Code units vs. code points

Let’s do a quick Unicode recap. Each character in Unicode is identified by a unique code point represented by a number between 0 and 10FFFF.  Unfortunately, 10FFFF is a large number and requires 4 bytes to represent. To prevent having to allocate 4 bytes for each character, Unicode also specifies different encoding standards that can be used to interpret it, including UTF-16 which is the internal string encoding used by JavaScript.

UTF-16 is a variable length encoding, which means that it uses either 2 or 4 bytes for each code point depending on what is required. To differentiate, we say that UTF-16 uses one or two code units to represent one Unicode code point. The most used characters all fit into one code unit, however some of the more exotic characters, such as emojis, require two code units.

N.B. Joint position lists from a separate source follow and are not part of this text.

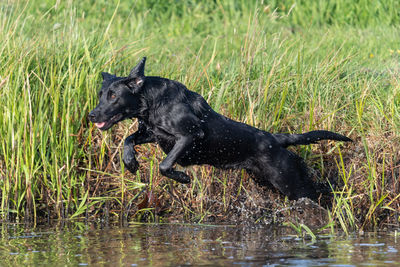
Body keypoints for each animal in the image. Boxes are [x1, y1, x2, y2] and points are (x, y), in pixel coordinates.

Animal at [89, 57, 352, 200]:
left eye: (113, 96)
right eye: (101, 94)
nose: (92, 115)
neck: (153, 102)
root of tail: (276, 139)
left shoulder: (190, 135)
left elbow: (165, 165)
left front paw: (182, 177)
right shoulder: (152, 133)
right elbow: (129, 139)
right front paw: (130, 162)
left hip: (290, 182)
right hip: (266, 180)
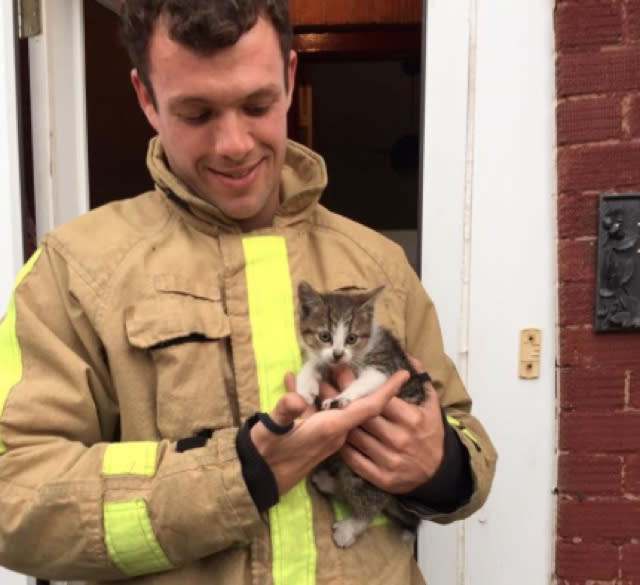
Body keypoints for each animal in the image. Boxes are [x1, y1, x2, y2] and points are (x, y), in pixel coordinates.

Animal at [294, 280, 424, 544]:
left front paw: (341, 398)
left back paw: (352, 526)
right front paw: (305, 382)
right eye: (325, 336)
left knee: (369, 499)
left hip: (375, 474)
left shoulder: (386, 368)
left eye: (352, 338)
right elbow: (317, 362)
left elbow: (366, 382)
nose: (337, 353)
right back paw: (328, 482)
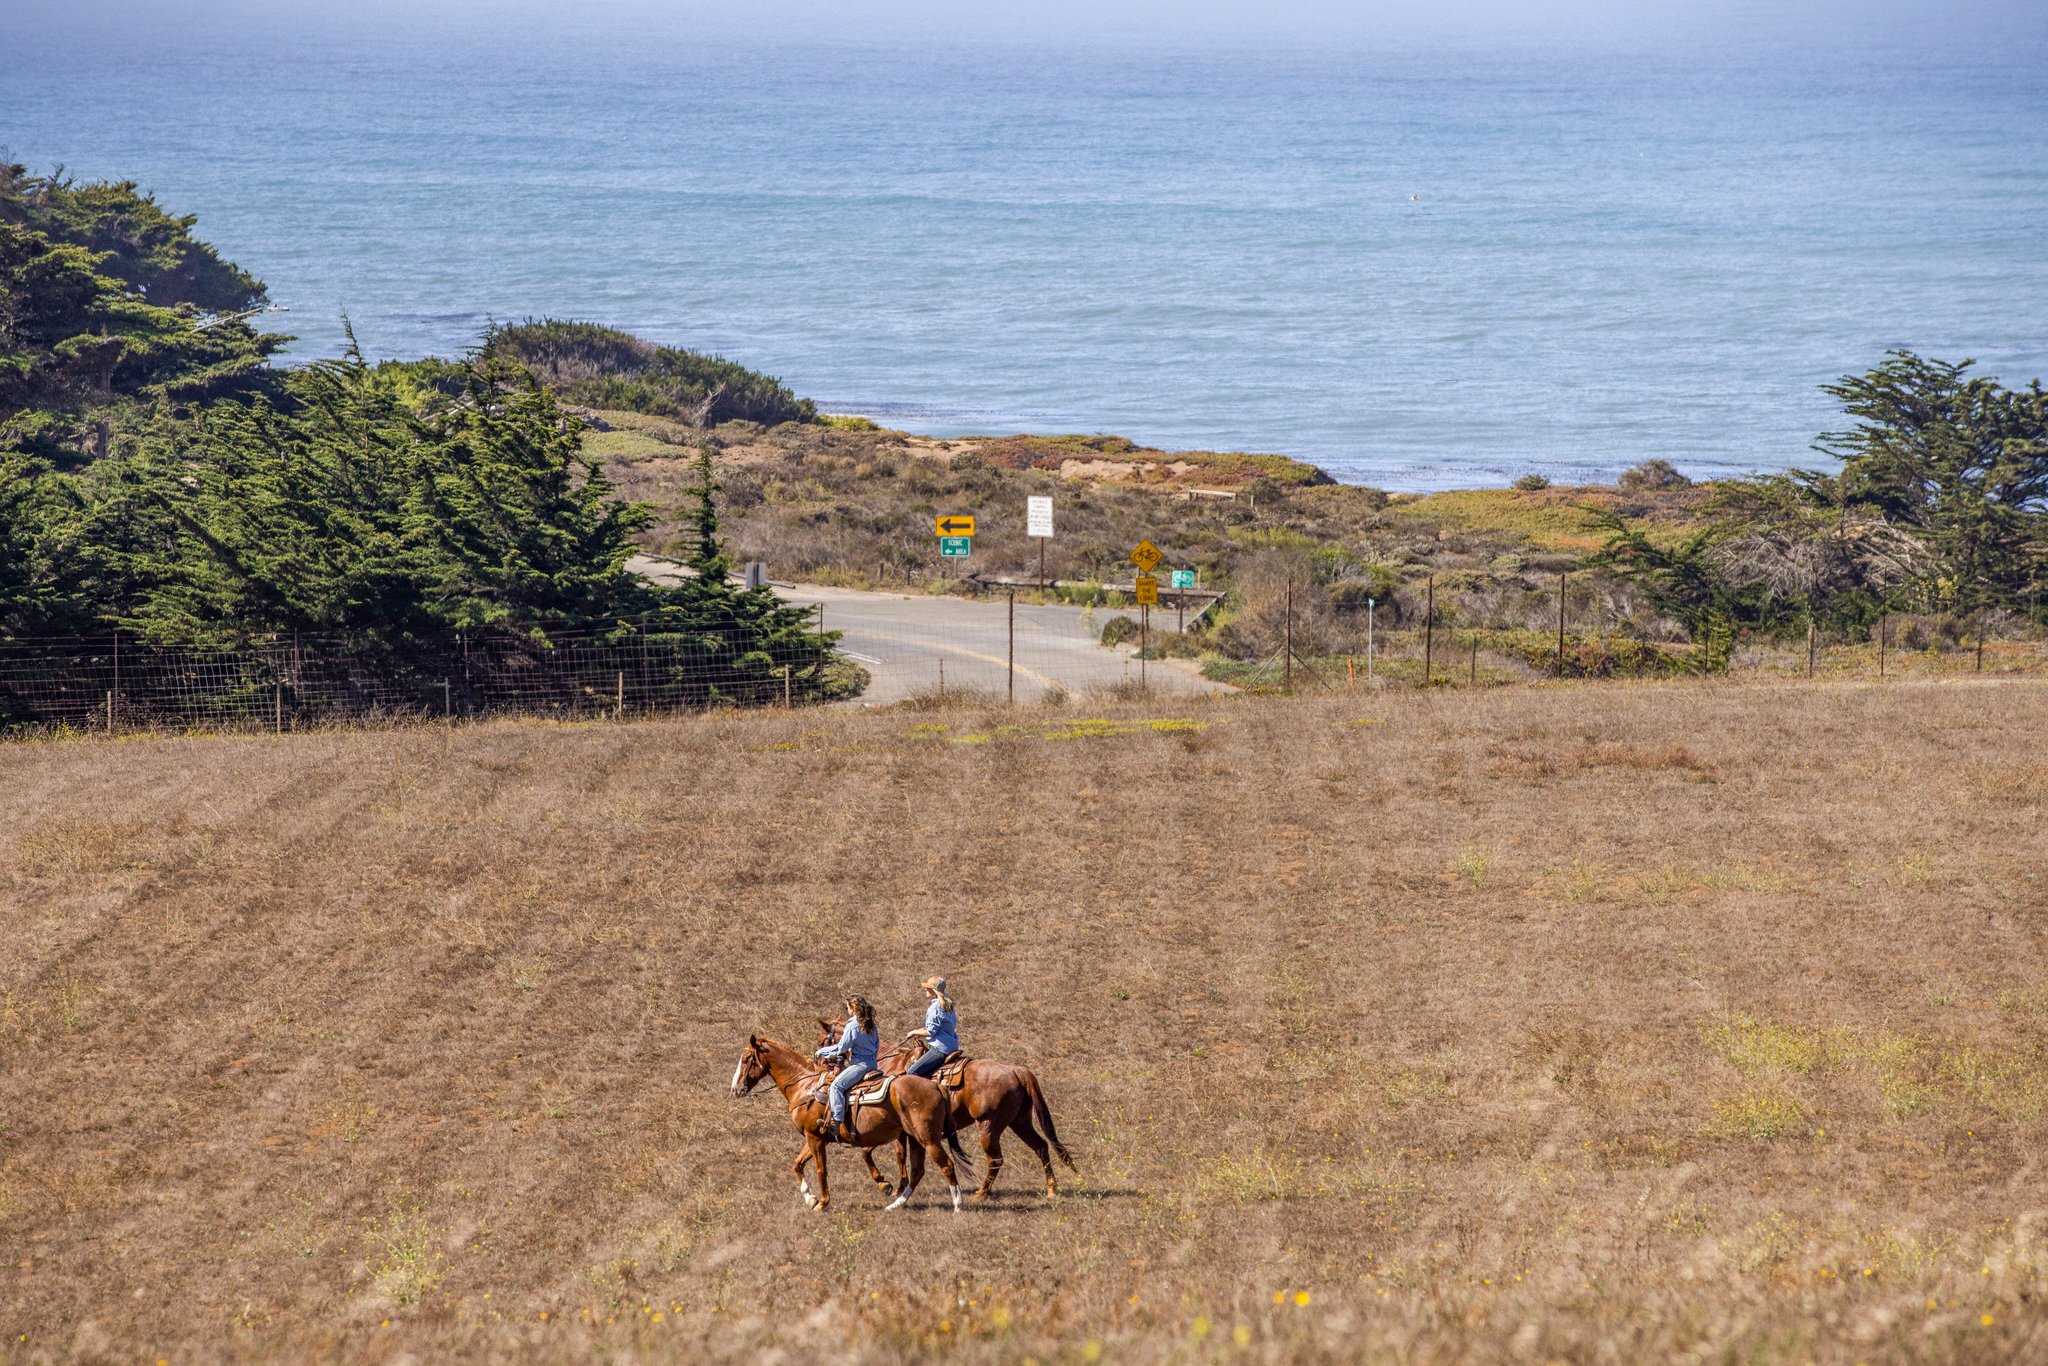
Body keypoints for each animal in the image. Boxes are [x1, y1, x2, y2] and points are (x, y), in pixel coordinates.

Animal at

“It turns out that code points are not the only caveat regarding string lengths in JavaScript.”

This is where a problem arises. Since the .length property returns the number of code units, and not the number of code points, it does not directly map to what you may expect. As an example, the emoji “☺️” has a length of 2, even though it looks like only one character.

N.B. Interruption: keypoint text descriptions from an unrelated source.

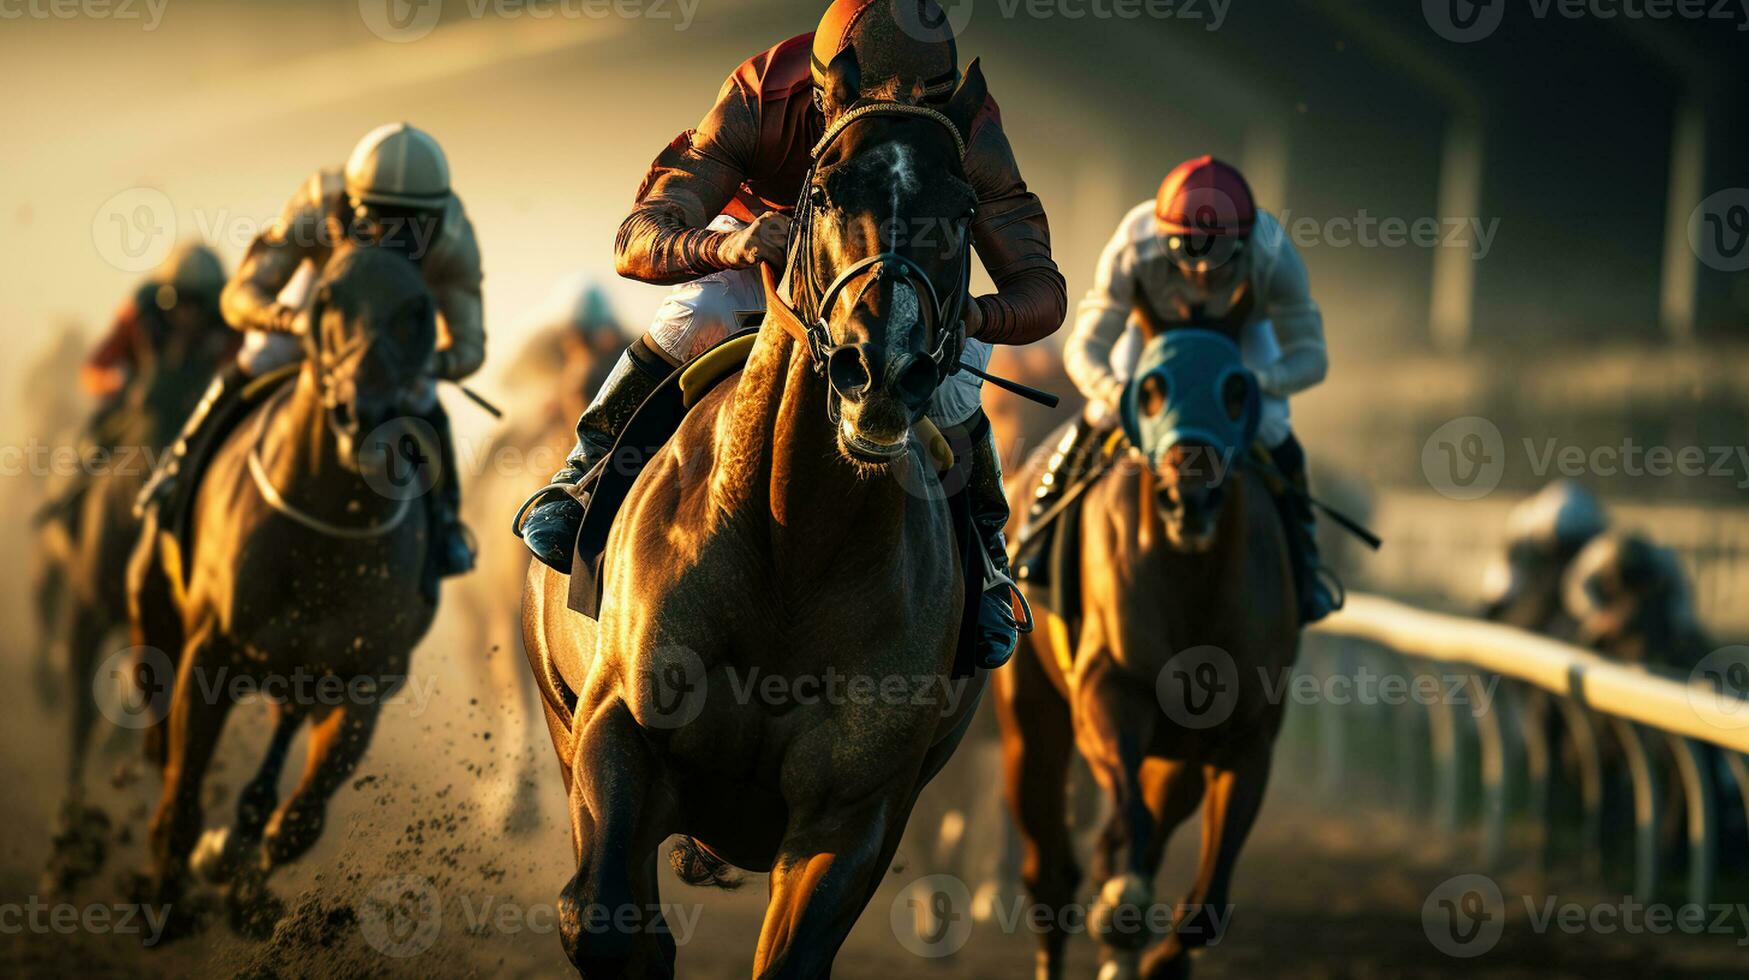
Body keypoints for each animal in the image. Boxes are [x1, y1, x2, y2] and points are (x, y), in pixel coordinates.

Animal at [127, 246, 440, 931]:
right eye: (327, 298)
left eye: (417, 312)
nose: (363, 413)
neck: (325, 529)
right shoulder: (210, 654)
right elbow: (183, 785)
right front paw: (166, 893)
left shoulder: (364, 684)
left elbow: (298, 823)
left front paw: (244, 885)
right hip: (154, 603)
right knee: (158, 719)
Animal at [1000, 327, 1301, 973]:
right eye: (1155, 388)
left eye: (1236, 391)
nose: (1187, 497)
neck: (1193, 577)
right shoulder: (1109, 692)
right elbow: (1126, 818)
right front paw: (1120, 900)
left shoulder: (1247, 740)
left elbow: (1207, 901)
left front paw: (1151, 949)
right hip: (1031, 722)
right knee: (1050, 873)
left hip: (1178, 754)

How can we work around this? ES2015 introduced ways of splitting a string into its respective code points by providing a string iterator. Both Array.from and the spread operator […string] uses this internally so both can be used to get the length of a string in code points.

Combining Characters

It turns out that code points are not the only caveat regarding string lengths in JavaScript. Another is combining characters. A combining character is a character that doesn’t stand on its own, but rather modifies the other characters around it. This is supported in Unicode, meaning that characters such as “è” is actually made up of two code points, “e” and  “\u0300”. This is widely used to combine emojis to get a new representation, such as “👱‍♂️” which is a combination of ” 👱” and ” ♂” with a zero width joiner (\uDC71) in between.

Working around this is more complicated. Currently there is no built in way of reliably counting graphemes in JavaScript. A current stage 2 proposal suggests adding Intl.Segmenter which will return the number of graphemes in a string, however there’s no guarantee that it will make it into the spec (there’s a polyfill for the proposal if you’re desperate.)

Environment Specific Differences

Did you know there’s a ninja cat emoji? Neither did we, because it’s a Windows-only emoji! It’s represented by a combination of “🐱” and “👤”. This means that Windows users will see this combination as one character, while other users will see it as two characters. Depending on the users choice of fonts, they could even see something completely different. You could try to prevent this issue by choosing a specific font for your web app, however that won’t be sufficient as the browser will still search through other fonts on your system if a character is not available in your chosen font.

“The various environment specific differences means that there’s generally no way of measuring the rendered width of a string mathematically. “

Checkmate?

The various environment specific differences means that there’s generally no way of measuring the rendered width of a string mathematically. Therefore, the only way to determine the pixel length is to render it and measure. For our use case in the wrangler, this is exactly what we wanted to avoid in the first place. However there are some optimizations that we can make. 

Instead of rendering all the strings in each column, we can split the strings into their corresponding graphemes and render them individually. This allows us to cache the pixel length of each grapheme we encounter. Since there are substantially fewer graphemes than unique strings in a table, this results in a significant reduction in total rendering. This way we can easily determine the correct width of a column, all while keeping the scrolling snappy and your browser happy.